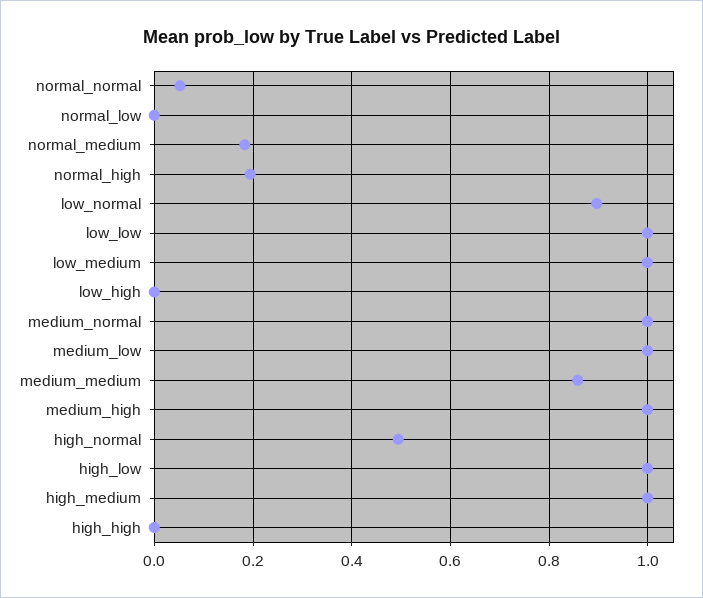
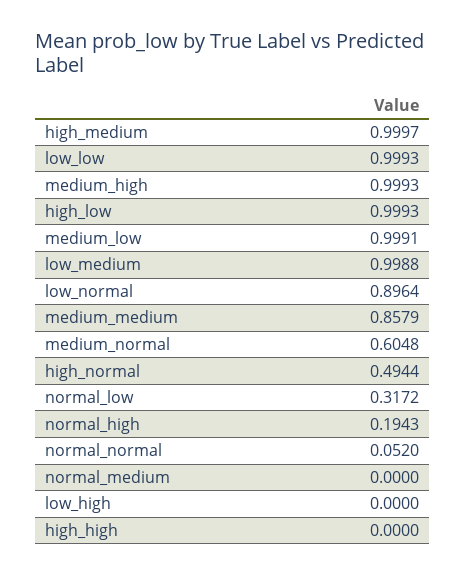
  {
    "normal_normal": 0.052,
-   "normal_low": 0,
+   "normal_low": 0.3172,
-   "normal_medium": 0.18,
+   "normal_medium": 0,
    "normal_high": 0.1943,
    "low_normal": 0.8964,
    "low_low": 0.9993,
    "low_medium": 0.9988,
    "low_high": 0,
-   "medium_normal": 1,
+   "medium_normal": 0.6048,
    "medium_low": 0.9991,
    "medium_medium": 0.8579,
    "medium_high": 0.9993,
    "high_normal": 0.4944,
    "high_low": 0.9993,
    "high_medium": 0.9997,
    "high_high": 0
  }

• EXERCISE DETAILS: Write the records out again exactly; none of the pictures belong in the copy.

• COMPLETED EXERCISE:
  {
    "normal_normal": 0.052,
-   "normal_low": 0,
+   "normal_low": 0.3172,
-   "normal_medium": 0.18,
+   "normal_medium": 0,
    "normal_high": 0.1943,
    "low_normal": 0.8964,
    "low_low": 0.9993,
    "low_medium": 0.9988,
    "low_high": 0,
-   "medium_normal": 1,
+   "medium_normal": 0.6048,
    "medium_low": 0.9991,
    "medium_medium": 0.8579,
    "medium_high": 0.9993,
    "high_normal": 0.4944,
    "high_low": 0.9993,
    "high_medium": 0.9997,
    "high_high": 0
  }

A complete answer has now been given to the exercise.